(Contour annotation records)
'''

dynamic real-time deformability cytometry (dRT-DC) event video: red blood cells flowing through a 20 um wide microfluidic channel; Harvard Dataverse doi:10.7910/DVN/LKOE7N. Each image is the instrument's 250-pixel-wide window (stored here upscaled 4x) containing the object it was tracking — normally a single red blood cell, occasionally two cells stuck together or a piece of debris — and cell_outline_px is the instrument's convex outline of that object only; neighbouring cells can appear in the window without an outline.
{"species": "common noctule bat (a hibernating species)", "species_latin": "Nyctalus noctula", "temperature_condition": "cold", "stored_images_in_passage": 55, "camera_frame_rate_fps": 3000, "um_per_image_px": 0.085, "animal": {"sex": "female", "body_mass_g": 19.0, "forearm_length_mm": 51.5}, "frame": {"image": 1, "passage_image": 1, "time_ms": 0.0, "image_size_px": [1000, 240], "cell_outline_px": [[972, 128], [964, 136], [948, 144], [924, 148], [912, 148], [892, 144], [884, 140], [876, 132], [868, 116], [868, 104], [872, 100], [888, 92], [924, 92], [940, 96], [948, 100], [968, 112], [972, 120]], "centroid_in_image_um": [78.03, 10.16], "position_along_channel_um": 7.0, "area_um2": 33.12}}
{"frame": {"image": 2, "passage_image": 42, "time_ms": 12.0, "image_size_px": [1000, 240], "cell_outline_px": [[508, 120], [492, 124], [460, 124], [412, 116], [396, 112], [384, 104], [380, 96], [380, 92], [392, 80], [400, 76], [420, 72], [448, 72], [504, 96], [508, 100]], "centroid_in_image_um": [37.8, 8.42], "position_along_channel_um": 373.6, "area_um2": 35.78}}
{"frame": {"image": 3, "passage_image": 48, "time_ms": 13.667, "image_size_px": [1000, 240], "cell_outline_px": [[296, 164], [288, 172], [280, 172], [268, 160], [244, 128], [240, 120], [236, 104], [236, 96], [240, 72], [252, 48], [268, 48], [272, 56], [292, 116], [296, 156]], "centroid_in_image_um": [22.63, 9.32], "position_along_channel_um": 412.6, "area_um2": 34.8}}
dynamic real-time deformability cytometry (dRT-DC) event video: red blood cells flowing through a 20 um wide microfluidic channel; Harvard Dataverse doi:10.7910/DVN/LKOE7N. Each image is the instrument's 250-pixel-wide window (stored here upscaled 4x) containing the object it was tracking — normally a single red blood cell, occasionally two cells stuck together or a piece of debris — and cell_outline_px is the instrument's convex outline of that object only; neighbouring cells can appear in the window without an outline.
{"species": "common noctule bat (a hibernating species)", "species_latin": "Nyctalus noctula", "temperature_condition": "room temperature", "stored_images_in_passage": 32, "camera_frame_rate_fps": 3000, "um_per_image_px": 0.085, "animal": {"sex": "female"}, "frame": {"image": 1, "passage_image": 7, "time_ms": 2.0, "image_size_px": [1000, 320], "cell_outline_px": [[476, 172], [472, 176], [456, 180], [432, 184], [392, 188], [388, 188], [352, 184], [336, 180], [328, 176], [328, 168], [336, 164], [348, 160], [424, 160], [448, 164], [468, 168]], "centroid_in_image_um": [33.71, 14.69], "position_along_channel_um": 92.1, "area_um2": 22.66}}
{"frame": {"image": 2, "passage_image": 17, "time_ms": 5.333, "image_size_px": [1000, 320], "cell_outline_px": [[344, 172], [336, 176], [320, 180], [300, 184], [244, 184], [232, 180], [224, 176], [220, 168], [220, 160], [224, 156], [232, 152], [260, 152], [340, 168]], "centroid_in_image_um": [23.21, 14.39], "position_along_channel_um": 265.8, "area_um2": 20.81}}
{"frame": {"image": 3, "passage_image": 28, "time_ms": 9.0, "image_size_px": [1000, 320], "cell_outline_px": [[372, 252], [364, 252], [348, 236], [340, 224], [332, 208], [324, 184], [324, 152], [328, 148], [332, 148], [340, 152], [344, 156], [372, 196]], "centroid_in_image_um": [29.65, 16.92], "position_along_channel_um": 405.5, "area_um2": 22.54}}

'''

Above are some records; repeat all of them exactly.

dynamic real-time deformability cytometry (dRT-DC) event video: red blood cells flowing through a 20 um wide microfluidic channel; Harvard Dataverse doi:10.7910/DVN/LKOE7N. Each image is the instrument's 250-pixel-wide window (stored here upscaled 4x) containing the object it was tracking — normally a single red blood cell, occasionally two cells stuck together or a piece of debris — and cell_outline_px is the instrument's convex outline of that object only; neighbouring cells can appear in the window without an outline.
{"species": "common noctule bat (a hibernating species)", "species_latin": "Nyctalus noctula", "temperature_condition": "cold", "stored_images_in_passage": 55, "camera_frame_rate_fps": 3000, "um_per_image_px": 0.085, "animal": {"sex": "female", "body_mass_g": 19.0, "forearm_length_mm": 51.5}, "frame": {"image": 1, "passage_image": 1, "time_ms": 0.0, "image_size_px": [1000, 240], "cell_outline_px": [[972, 128], [964, 136], [948, 144], [924, 148], [912, 148], [892, 144], [884, 140], [876, 132], [868, 116], [868, 104], [872, 100], [888, 92], [924, 92], [940, 96], [948, 100], [968, 112], [972, 120]], "centroid_in_image_um": [78.03, 10.16], "position_along_channel_um": 7.0, "area_um2": 33.12}}
{"frame": {"image": 2, "passage_image": 42, "time_ms": 12.0, "image_size_px": [1000, 240], "cell_outline_px": [[508, 120], [492, 124], [460, 124], [412, 116], [396, 112], [384, 104], [380, 96], [380, 92], [392, 80], [400, 76], [420, 72], [448, 72], [504, 96], [508, 100]], "centroid_in_image_um": [37.8, 8.42], "position_along_channel_um": 373.6, "area_um2": 35.78}}
{"frame": {"image": 3, "passage_image": 48, "time_ms": 13.667, "image_size_px": [1000, 240], "cell_outline_px": [[296, 164], [288, 172], [280, 172], [268, 160], [244, 128], [240, 120], [236, 104], [236, 96], [240, 72], [252, 48], [268, 48], [272, 56], [292, 116], [296, 156]], "centroid_in_image_um": [22.63, 9.32], "position_along_channel_um": 412.6, "area_um2": 34.8}}
dynamic real-time deformability cytometry (dRT-DC) event video: red blood cells flowing through a 20 um wide microfluidic channel; Harvard Dataverse doi:10.7910/DVN/LKOE7N. Each image is the instrument's 250-pixel-wide window (stored here upscaled 4x) containing the object it was tracking — normally a single red blood cell, occasionally two cells stuck together or a piece of debris — and cell_outline_px is the instrument's convex outline of that object only; neighbouring cells can appear in the window without an outline.
{"species": "common noctule bat (a hibernating species)", "species_latin": "Nyctalus noctula", "temperature_condition": "room temperature", "stored_images_in_passage": 32, "camera_frame_rate_fps": 3000, "um_per_image_px": 0.085, "animal": {"sex": "female"}, "frame": {"image": 1, "passage_image": 7, "time_ms": 2.0, "image_size_px": [1000, 320], "cell_outline_px": [[476, 172], [472, 176], [456, 180], [432, 184], [392, 188], [388, 188], [352, 184], [336, 180], [328, 176], [328, 168], [336, 164], [348, 160], [424, 160], [448, 164], [468, 168]], "centroid_in_image_um": [33.71, 14.69], "position_along_channel_um": 92.1, "area_um2": 22.66}}
{"frame": {"image": 2, "passage_image": 17, "time_ms": 5.333, "image_size_px": [1000, 320], "cell_outline_px": [[344, 172], [336, 176], [320, 180], [300, 184], [244, 184], [232, 180], [224, 176], [220, 168], [220, 160], [224, 156], [232, 152], [260, 152], [340, 168]], "centroid_in_image_um": [23.21, 14.39], "position_along_channel_um": 265.8, "area_um2": 20.81}}
{"frame": {"image": 3, "passage_image": 28, "time_ms": 9.0, "image_size_px": [1000, 320], "cell_outline_px": [[372, 252], [364, 252], [348, 236], [340, 224], [332, 208], [324, 184], [324, 152], [328, 148], [332, 148], [340, 152], [344, 156], [372, 196]], "centroid_in_image_um": [29.65, 16.92], "position_along_channel_um": 405.5, "area_um2": 22.54}}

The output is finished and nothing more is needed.